──────── Available data ────────
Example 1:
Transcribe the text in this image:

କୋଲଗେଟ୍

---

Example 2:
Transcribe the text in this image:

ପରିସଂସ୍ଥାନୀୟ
────────
## Work item
Retype every entry, keeping each character as it was.

## Reply
Example 1:
Transcribe the text in this image:

କୋଲଗେଟ୍

---

Example 2:
Transcribe the text in this image:

ପରିସଂସ୍ଥାନୀୟ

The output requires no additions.